### THE INPUT
Start of Block
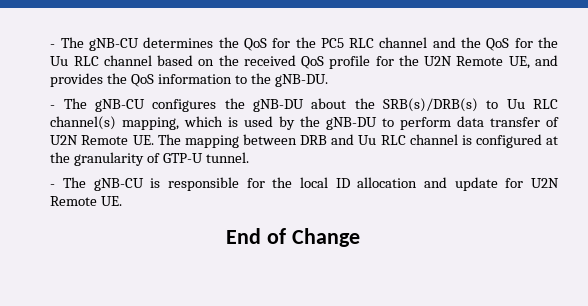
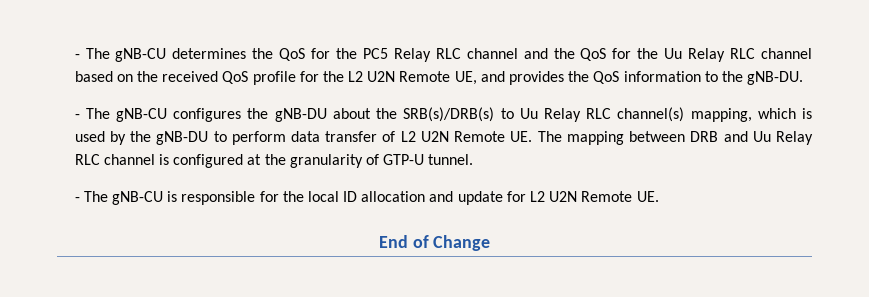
(344, 43) none -> [393,48,431,62] Relay
(69, 61) none -> [688,48,726,62] Relay
(419, 60) none -> [348,71,364,82] L2
(525, 104) none -> [543,108,581,122] Relay
(559, 122) none -> [400,131,416,142] L2
(377, 140) none -> [776,131,814,145] Relay
(524, 183) none -> [530,191,546,202] L2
End of Block
### WHAT THE TASK ASKS
Transcribe exactly the line containing "(69, 61) none -> [688,48,726,62] Relay" and all remaining lines of the material, ending with the last one.

### ANSWER FOR THIS EXERCISE
(69, 61) none -> [688,48,726,62] Relay
(419, 60) none -> [348,71,364,82] L2
(525, 104) none -> [543,108,581,122] Relay
(559, 122) none -> [400,131,416,142] L2
(377, 140) none -> [776,131,814,145] Relay
(524, 183) none -> [530,191,546,202] L2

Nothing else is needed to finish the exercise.